Our ancestors understood this, and their techniques inspired the two 27-year-old designers to create La Denise, a cabinet with three detachable modules that enable you to keep vegetables longer than you'd be able to with a refrigerator.
The first compartment is a ceramic container with wooden slats where you can place fruits and vegetables such as tomatoes, pears, zucchini and peaches. You just have to water them once a day to hydrate them and maintain their culinary pleasure.
"Most people keep their tomatoes in the refrigerator, but the cold kills their flavour," says Falardeau.

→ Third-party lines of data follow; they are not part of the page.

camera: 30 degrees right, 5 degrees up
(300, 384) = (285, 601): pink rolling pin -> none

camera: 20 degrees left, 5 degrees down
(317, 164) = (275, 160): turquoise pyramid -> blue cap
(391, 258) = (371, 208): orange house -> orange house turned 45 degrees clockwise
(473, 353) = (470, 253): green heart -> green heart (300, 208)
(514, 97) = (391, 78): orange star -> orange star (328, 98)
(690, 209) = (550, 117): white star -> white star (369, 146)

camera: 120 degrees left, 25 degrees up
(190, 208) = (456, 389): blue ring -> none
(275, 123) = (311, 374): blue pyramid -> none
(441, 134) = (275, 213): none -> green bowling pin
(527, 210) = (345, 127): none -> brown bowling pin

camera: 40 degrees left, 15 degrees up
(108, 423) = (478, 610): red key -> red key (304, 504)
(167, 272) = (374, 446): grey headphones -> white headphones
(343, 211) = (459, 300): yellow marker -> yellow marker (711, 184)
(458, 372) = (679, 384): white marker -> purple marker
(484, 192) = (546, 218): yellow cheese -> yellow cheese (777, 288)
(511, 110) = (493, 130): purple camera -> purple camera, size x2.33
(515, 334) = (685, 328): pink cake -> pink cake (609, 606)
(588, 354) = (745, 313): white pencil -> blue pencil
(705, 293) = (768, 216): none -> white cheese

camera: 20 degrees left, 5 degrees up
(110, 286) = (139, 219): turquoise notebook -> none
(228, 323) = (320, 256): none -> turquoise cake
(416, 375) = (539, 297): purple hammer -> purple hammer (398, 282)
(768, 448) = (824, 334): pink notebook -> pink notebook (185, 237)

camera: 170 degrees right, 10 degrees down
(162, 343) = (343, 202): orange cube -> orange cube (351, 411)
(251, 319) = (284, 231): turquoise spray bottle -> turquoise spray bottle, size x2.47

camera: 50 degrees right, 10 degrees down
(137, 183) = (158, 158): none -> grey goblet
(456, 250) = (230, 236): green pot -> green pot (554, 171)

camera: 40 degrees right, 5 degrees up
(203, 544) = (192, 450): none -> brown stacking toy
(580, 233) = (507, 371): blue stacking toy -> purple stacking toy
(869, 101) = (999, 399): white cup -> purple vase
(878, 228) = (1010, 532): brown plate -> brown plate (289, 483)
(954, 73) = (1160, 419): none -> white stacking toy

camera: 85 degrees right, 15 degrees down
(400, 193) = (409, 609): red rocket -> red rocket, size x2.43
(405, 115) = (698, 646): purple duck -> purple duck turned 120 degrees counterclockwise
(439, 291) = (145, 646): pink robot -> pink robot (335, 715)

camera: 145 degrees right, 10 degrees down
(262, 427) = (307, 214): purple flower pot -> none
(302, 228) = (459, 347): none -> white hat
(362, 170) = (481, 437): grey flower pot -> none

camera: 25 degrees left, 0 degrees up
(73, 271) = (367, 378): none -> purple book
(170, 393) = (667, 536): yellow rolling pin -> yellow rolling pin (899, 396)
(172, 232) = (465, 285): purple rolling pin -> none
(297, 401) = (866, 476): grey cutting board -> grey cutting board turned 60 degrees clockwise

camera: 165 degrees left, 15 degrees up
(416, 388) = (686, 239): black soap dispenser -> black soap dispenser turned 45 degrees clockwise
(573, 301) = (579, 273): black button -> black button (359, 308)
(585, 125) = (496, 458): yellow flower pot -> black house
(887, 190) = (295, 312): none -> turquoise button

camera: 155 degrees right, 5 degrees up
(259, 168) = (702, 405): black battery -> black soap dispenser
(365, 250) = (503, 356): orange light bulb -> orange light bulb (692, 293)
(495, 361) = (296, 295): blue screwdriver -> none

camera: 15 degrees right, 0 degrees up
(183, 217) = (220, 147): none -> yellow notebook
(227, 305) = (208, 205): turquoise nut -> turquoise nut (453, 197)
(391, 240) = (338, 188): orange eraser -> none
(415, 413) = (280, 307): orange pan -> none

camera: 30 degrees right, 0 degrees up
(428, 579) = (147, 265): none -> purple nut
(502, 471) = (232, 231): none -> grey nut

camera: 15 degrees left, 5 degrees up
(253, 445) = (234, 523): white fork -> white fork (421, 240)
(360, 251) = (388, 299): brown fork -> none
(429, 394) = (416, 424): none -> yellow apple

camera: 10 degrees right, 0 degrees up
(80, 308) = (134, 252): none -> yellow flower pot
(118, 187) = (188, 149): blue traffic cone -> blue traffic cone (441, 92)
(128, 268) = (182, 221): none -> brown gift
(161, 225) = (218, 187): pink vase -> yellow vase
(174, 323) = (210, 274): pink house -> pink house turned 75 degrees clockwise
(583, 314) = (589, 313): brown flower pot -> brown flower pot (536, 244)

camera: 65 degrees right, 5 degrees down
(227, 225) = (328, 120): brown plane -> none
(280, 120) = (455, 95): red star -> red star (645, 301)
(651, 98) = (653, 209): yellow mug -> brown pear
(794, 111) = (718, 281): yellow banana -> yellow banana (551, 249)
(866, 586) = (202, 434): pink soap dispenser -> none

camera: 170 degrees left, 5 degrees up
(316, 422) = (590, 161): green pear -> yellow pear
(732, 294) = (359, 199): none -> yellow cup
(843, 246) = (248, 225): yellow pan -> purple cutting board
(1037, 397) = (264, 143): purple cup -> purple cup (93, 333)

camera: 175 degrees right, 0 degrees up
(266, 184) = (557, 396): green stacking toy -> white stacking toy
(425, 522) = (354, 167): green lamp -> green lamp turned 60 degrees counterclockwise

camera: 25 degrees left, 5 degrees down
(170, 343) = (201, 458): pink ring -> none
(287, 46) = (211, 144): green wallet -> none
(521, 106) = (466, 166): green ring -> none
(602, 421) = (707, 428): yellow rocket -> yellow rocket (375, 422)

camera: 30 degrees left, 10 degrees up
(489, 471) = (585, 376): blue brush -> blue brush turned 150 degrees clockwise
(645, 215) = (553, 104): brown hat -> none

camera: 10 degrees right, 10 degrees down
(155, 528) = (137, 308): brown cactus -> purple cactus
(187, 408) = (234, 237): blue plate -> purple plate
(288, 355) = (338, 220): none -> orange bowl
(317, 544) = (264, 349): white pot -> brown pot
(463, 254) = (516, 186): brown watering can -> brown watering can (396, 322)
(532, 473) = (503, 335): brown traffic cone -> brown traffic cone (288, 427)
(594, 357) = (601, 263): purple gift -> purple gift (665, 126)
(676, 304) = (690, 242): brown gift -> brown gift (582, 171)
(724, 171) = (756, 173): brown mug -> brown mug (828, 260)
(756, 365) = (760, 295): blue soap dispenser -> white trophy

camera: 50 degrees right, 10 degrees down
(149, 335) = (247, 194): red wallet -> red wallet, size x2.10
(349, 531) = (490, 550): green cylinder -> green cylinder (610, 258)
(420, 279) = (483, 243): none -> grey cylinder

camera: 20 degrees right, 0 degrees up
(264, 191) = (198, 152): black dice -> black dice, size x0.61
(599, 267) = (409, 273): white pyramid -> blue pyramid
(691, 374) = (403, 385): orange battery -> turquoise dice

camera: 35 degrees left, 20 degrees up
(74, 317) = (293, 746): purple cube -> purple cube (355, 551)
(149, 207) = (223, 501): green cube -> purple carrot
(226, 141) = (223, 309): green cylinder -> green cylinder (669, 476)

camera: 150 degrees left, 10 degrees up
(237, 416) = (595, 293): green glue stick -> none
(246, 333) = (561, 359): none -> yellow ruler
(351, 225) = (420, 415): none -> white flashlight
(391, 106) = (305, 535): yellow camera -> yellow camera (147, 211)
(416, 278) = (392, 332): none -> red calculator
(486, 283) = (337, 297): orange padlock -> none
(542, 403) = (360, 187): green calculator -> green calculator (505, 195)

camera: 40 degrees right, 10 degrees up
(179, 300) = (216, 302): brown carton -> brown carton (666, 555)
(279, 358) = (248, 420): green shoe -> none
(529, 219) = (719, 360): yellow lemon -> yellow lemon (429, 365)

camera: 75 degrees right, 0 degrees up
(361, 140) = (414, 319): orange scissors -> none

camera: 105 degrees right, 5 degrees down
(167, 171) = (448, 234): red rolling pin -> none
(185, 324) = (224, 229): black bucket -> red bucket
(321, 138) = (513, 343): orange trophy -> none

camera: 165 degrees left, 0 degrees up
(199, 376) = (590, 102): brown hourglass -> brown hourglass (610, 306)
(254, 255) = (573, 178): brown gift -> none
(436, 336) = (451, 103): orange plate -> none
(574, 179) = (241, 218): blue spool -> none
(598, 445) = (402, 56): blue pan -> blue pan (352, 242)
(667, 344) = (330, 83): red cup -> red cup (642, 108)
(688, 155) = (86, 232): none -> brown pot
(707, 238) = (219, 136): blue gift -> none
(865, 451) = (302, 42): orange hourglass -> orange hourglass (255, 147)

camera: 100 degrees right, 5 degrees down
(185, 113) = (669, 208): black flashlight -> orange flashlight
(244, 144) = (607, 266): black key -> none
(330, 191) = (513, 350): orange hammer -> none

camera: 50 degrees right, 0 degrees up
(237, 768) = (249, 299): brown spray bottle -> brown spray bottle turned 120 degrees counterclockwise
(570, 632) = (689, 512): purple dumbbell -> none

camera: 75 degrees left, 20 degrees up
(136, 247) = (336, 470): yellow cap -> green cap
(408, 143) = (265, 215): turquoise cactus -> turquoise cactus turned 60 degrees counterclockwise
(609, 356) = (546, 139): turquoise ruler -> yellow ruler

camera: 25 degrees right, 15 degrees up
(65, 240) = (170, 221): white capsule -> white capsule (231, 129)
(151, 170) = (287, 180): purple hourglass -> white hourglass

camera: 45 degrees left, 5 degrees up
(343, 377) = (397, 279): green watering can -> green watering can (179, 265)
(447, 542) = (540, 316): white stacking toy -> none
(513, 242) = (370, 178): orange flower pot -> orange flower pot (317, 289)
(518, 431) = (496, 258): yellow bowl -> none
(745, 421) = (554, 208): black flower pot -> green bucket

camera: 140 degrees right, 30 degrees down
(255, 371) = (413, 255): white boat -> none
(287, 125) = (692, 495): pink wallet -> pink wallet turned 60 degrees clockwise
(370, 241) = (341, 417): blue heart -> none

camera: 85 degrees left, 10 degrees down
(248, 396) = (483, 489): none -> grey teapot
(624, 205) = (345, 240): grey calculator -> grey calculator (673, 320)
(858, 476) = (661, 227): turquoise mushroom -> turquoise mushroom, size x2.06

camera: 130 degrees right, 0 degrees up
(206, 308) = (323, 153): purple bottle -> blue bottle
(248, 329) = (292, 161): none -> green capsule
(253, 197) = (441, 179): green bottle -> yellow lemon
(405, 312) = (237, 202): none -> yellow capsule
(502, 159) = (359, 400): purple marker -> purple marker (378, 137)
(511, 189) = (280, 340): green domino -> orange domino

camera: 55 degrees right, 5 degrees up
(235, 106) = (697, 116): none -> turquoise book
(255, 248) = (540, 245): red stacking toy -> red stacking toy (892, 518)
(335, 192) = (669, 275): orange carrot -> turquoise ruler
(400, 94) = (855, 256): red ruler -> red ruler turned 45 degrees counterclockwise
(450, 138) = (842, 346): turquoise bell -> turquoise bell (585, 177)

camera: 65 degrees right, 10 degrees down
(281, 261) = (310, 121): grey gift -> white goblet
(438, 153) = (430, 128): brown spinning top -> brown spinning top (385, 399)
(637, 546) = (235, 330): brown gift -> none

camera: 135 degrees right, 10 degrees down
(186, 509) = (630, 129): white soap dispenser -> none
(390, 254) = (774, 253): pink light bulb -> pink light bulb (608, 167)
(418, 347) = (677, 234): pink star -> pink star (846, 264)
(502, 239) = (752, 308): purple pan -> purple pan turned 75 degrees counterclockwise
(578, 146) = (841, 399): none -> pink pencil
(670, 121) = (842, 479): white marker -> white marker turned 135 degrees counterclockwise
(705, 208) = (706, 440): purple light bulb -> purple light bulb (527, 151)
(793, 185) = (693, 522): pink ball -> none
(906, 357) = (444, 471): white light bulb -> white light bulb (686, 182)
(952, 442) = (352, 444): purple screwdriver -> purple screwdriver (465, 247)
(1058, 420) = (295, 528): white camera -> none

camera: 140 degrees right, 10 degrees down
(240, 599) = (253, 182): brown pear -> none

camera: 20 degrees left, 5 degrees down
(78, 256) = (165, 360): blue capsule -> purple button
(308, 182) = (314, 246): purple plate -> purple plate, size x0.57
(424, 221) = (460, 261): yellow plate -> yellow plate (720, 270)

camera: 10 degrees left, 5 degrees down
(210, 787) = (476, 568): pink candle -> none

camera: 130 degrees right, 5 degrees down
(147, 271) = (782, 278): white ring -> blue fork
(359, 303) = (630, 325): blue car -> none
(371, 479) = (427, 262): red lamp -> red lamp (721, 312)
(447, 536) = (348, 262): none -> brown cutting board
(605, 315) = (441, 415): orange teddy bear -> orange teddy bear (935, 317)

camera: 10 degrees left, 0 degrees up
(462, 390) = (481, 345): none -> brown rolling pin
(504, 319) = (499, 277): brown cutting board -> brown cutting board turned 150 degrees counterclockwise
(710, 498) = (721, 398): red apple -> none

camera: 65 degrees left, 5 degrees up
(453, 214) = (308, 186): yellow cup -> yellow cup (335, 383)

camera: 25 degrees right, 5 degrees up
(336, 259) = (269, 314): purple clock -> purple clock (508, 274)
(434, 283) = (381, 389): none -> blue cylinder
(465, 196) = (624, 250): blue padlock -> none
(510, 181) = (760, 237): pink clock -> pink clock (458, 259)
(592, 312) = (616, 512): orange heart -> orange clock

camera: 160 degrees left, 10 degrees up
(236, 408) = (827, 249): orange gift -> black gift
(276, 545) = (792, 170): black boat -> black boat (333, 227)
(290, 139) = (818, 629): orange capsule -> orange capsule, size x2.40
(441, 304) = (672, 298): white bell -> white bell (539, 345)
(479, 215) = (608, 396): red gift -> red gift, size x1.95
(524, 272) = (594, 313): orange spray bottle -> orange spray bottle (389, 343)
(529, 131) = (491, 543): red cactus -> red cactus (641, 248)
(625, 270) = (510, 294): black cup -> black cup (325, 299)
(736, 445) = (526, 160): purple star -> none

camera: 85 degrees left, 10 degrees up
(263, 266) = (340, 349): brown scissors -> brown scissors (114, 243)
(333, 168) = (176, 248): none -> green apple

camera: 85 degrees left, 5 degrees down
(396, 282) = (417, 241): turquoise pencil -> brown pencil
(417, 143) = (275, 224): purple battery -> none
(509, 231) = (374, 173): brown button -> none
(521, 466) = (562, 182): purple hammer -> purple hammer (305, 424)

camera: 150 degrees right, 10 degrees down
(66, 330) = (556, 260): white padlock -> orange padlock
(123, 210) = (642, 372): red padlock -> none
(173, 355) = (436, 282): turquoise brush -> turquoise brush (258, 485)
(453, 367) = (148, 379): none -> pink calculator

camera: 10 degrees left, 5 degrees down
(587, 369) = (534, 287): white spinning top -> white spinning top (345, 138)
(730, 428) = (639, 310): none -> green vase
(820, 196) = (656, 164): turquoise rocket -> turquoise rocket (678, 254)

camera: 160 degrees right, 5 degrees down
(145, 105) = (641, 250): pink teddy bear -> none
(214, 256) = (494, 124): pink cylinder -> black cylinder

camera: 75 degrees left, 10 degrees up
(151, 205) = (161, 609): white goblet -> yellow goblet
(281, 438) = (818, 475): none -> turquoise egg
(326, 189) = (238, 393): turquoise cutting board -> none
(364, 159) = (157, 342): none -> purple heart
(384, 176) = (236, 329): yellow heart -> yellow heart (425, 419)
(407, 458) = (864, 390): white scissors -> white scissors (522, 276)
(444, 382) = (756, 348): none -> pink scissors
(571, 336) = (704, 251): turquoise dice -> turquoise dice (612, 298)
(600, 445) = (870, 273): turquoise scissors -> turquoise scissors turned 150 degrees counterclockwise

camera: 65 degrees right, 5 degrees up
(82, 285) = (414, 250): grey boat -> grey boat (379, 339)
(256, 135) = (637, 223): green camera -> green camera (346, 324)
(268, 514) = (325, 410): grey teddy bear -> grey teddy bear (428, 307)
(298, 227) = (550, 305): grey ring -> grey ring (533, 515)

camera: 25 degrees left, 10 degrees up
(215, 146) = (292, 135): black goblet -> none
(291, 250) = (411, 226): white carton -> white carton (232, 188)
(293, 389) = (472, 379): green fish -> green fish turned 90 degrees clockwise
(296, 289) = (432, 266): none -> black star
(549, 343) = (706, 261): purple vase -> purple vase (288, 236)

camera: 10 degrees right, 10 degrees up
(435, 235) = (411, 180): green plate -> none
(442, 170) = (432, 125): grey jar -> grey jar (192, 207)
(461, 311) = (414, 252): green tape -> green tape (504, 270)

The second module of La Denise is a bin filled with sand in which root vegetables such as leeks, carrots and shallots are inserted vertically. This maintains their humidity level and original flavour.
The last compartment is for potatoes, sweet potatoes and onions. It's a drawer with aeration holes that keeps light away from these vegetables. Apples can be placed on top of this compartment, as they keep for longer when placed near potatoes.
La Denise can be easily installed on the wall and is particularly attractive for families as a way to encourage children to choose healthy after-school snacks.
"When we have fruits and vegetables close at hand, we think more frequently about eating them," says Falardeau.
La Denise is not for every budget, however. Each module costs between $200 and $400, while the entire unit costs $860. The young design studio also offers more affordable ceramic containers, such as a Breton butter dish and a garlic jar—available in Montréal's Code Souvenir design catalogue. And where are these containers placed? Outside the fridge, of course!
The Code Souvenir catalogue, which was created by the Bureau du design de Montréal, aims to promote Montréal creativity through city-themed souvenirs. It is the result of a call for proposals from Montréal designer-producers and publishers.
CODE is an acronym for City Of Design and represents the unique character of a city. It's an original idea from Raban Ruddigkeit at the Berlin agency ®ruddigkeit corporate ideas.